◆ 简短任务 A
小行星题目中，网格边长 N 的取值范围是多少？
◆ 简短任务 B
输出小行星题目里从“Fortunately, Bessie has”往下一直到“of the asteroids.”的全部文字，一字不改。

◆ 所给文本

────────

Asteroids||POJ3041

link:http://poj.org/problem?id=3041
Description

Bessie wants to navigate her spaceship through a dangerous asteroid field in the shape of an N x N grid (1 <= N <= 500). The grid contains K asteroids (1 <= K <= 10,000), which are conveniently located at the lattice points of the grid.

Fortunately, Bessie has a powerful weapon that can vaporize all the asteroids in any given row or column of the grid with a single shot.This weapon is quite expensive, so she wishes to use it sparingly.Given the location of all the asteroids in the field, find the minimum number of shots Bessie needs to fire to eliminate all of the asteroids.

Input

* Line 1: Two integers N and K, separated by a single space.
* Lines 2..K+1: Each line contains two space-separated integers R and C (1 <= R, C <= N) denoting the row and column coordinates of an asteroid, respectively.

Output

* Line 1: The integer representing the minimum number of times Bessie must shoot.

Sample Input

3 4
1 1
1 3
2 2
3 2

Sample Output

2

Hint

INPUT DETAILS:
The following diagram represents the data, where "X" is an asteroid and "." is empty space:
X.X
.X.
.X.

OUTPUT DETAILS:
Bessie may fire across row 1 to destroy the asteroids at (1,1) and (1,3), and then she may fire down column 2 to destroy the asteroids at (2,2) and (3,2).

────────

◆ 提取数据
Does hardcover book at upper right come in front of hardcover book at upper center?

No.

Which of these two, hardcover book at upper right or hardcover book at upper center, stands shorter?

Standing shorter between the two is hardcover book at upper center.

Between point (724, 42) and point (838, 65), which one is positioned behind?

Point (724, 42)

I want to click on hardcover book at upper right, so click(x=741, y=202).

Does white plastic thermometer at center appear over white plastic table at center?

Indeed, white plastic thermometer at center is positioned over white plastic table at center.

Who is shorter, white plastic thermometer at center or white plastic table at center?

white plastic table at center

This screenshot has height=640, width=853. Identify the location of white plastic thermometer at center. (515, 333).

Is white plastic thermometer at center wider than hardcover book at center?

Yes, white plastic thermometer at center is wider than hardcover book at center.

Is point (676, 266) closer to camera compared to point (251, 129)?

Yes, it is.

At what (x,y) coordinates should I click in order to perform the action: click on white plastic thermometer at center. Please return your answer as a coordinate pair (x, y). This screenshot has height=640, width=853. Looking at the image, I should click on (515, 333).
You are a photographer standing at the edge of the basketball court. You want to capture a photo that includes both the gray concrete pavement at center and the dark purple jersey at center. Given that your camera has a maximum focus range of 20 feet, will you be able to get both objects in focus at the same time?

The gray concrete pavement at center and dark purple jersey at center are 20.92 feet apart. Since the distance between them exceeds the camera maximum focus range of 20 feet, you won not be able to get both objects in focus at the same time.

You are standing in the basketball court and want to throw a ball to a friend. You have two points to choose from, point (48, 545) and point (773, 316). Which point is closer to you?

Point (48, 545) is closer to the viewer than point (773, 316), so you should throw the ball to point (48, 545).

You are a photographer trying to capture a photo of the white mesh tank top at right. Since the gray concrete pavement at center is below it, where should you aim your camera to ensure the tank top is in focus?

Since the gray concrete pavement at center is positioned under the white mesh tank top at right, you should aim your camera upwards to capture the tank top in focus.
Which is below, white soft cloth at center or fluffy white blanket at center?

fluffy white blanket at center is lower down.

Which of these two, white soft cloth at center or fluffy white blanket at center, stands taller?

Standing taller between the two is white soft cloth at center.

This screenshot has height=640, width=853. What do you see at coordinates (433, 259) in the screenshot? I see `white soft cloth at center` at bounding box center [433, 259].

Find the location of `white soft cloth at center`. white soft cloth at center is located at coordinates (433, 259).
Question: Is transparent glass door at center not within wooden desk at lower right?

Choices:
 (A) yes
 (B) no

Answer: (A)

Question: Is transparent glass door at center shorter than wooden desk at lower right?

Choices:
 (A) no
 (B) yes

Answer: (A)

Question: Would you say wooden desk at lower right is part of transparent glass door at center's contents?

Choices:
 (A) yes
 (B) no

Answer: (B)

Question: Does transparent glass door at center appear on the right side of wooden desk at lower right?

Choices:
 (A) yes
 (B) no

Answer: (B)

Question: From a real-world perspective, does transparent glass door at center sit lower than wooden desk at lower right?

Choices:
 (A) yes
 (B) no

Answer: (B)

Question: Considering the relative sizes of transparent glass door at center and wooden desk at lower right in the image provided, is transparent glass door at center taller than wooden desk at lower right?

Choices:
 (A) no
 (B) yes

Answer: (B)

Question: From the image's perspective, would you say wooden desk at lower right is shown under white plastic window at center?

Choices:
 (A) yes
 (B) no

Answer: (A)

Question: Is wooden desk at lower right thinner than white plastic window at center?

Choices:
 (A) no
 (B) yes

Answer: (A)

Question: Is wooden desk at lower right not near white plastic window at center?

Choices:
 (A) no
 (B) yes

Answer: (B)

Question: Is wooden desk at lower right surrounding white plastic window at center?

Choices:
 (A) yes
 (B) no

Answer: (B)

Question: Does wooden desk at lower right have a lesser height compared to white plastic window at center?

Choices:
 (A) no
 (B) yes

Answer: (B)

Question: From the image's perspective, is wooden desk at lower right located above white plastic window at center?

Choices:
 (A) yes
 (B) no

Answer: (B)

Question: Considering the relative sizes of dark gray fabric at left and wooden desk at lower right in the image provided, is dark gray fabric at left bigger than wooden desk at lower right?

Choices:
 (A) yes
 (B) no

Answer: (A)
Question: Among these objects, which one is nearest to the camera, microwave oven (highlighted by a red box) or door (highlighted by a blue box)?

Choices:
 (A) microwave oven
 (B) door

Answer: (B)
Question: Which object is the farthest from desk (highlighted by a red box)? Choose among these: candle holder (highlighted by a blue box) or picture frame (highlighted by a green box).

────────

◆ 完整输出 A
1 <= N <= 500

◆ 完整输出 B
Fortunately, Bessie has a powerful weapon that can vaporize all the asteroids in any given row or column of the grid with a single shot.This weapon is quite expensive, so she wishes to use it sparingly.Given the location of all the asteroids in the field, find the minimum number of shots Bessie needs to fire to eliminate all of the asteroids.